With the help of ultrasound images taken during pregnancy, the researchers found that the circumference of the heads of fetuses of women who smoked throughout pregnancy grew half a millimetre less a week during late pregnancy than those of non-smokers. Femur lengths and abdominal circumferences also increased more slowly in the fetuses of smokers, says the study, which was published online on 28 February in the American Journal of Epidemiology (http://aje.oxfordjournals.org, doi: 10.1093/aje/kwm014).
But the study, which involved 7098 women in the Netherlands, found that growth rates of the fetuses of women who gave up smoking when their pregnancy was confirmed and those of non-smokers were similar.
"Continued maternal smoking in late pregnancy seems to affect all fetal growth characteristics and tissues.

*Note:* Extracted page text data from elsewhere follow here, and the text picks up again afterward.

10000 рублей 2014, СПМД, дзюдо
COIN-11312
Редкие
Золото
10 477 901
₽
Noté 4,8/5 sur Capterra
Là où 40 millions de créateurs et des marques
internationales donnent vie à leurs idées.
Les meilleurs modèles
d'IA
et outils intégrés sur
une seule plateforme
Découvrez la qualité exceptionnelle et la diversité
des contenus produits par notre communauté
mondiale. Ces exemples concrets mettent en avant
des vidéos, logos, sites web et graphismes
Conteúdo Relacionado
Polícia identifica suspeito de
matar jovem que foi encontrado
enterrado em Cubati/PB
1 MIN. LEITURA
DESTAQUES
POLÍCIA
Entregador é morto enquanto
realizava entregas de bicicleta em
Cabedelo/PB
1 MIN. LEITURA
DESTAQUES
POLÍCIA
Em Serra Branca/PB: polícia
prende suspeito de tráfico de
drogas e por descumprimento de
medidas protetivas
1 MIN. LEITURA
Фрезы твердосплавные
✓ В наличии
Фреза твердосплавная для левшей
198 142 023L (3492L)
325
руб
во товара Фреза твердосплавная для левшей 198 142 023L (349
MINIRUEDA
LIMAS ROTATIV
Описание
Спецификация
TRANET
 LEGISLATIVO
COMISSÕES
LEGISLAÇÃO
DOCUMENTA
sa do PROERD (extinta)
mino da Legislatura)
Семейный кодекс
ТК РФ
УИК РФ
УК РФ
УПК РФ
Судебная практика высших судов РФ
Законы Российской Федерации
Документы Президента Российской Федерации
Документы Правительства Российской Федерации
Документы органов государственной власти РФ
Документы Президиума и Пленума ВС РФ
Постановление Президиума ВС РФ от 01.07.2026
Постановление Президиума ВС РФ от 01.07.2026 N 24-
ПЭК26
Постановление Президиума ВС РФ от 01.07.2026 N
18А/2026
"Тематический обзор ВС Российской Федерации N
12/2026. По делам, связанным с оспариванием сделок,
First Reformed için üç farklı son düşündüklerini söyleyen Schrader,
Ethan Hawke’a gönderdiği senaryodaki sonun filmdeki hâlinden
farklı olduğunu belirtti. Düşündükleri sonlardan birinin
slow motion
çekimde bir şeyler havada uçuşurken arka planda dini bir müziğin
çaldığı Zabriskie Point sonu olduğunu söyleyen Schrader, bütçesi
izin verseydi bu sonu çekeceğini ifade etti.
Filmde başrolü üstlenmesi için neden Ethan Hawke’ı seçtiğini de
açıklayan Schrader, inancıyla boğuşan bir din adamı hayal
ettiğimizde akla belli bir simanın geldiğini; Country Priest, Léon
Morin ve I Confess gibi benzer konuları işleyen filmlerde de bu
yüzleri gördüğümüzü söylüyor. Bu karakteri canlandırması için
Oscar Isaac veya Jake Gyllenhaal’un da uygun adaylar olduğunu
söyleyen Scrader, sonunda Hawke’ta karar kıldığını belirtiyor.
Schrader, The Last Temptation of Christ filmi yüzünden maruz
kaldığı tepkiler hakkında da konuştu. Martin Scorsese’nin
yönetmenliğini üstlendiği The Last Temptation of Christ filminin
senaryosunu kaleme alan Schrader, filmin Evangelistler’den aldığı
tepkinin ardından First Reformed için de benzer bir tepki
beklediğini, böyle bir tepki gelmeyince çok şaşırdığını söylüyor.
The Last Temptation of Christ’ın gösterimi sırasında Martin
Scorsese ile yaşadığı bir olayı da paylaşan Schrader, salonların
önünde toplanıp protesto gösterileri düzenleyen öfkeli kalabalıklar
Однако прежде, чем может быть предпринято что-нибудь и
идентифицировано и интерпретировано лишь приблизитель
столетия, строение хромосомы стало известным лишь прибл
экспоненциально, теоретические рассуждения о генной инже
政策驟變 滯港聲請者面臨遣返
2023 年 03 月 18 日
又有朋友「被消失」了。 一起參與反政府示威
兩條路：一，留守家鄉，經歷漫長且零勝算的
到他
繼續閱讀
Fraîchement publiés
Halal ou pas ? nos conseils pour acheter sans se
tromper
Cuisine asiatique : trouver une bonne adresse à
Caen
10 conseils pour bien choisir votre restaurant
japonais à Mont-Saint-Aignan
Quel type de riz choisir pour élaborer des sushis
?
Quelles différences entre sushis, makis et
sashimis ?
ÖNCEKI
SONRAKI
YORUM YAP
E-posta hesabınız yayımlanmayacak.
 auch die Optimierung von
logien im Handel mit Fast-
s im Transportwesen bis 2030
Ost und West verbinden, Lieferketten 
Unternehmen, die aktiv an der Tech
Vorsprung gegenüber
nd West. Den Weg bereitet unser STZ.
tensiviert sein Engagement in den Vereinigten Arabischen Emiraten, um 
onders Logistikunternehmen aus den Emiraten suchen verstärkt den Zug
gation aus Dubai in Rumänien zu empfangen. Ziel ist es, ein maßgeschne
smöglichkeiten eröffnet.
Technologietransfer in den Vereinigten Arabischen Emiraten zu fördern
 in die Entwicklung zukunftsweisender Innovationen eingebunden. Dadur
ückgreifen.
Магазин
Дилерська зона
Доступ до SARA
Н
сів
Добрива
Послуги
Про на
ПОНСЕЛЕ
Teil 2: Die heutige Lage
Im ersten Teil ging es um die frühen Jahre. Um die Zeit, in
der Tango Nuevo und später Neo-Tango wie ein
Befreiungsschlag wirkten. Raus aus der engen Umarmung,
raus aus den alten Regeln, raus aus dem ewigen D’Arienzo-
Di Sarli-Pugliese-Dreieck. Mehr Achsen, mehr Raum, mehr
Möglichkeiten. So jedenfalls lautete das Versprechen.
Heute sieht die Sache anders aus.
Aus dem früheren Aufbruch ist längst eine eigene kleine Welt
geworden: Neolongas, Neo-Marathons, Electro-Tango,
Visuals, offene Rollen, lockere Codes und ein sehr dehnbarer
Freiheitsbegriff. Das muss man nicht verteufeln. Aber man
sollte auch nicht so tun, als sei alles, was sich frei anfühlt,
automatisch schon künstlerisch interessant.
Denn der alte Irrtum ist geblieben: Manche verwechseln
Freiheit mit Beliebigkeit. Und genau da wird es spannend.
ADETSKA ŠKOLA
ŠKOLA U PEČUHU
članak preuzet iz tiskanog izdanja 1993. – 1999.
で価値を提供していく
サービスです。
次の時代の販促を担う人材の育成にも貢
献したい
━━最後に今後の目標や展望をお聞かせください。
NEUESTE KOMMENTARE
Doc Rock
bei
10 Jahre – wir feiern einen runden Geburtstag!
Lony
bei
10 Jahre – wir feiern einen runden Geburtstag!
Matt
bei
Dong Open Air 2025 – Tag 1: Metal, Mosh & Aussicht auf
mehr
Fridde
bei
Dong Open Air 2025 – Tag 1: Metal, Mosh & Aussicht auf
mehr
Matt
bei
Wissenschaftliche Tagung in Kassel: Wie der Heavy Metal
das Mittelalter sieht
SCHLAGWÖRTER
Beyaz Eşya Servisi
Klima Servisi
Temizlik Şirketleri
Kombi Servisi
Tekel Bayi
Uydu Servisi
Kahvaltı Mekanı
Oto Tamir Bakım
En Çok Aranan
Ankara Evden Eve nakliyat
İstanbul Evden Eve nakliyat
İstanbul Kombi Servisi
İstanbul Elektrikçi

Both the timing and the size of the effects suggest that maternal smoking in pregnancy affects first peripheral tissues and then central tissues," wrote the authors, from the Generation R Study Group and Erasmus Medical Centre, Rotterdam.
Although it is known that smoking during pregnancy leads to low birth weightthrough reduced supplies of nutrients and oxygenthe authors say that low birth weight is an inappropriate measure of the adverse effects of smoking.
They say that the studies that have looked at the effect of maternal smoking on fetal growth involved only small groups of women or hospital based populations and that the investigators were unable to adjust for potential confounders. Nor did these studies examine the effects of smoking on characteristics of fetal growth during different stages of pregnancy.
The researchers used questionnaires to assess smoking in early, middle, and late pregnancy and repeatedly measured fetal growth characteristics in middle and late pregnancy.
One in four (26%) of the mothers, who were aged 15 to 46 years, reported smoking in early pregnancy, and 17% of the total study group continued smoking after their pregnancy was known. The mean birth weight of the babies was 3454 g in women who did not smoke at all during pregnancy and 3251 g in those who continued smoking after they knew about the pregnancy.
The researchers found that in comparison with fetuses of women who didn't smoke, fetuses of women who continued to smoke for the last six months of pregnancy showed reduced growth in head circumference of 0.56 mm a week (95% confidence interval 0.4 mm to 0.73 mm), in abdominal circumference of 0.58 mm a week (0.34 mm to 0.81 mm), and in femur length of 0.19 mm a week (0.14 mm to 0.23 mm).
The reduced growth began at different stages of pregnancy: that in femur length began in mid-pregnancy (18 to 24 weeks), while the reductions in growth of head and abdominal circumferences began in late pregnancy (
25 weeks).
The authors say that the associations were independent of potential confounders. The analysis took into account a number of variables, including the women's body mass index, age, educational level, height, ethnicity, and parity and the sex of the fetuses.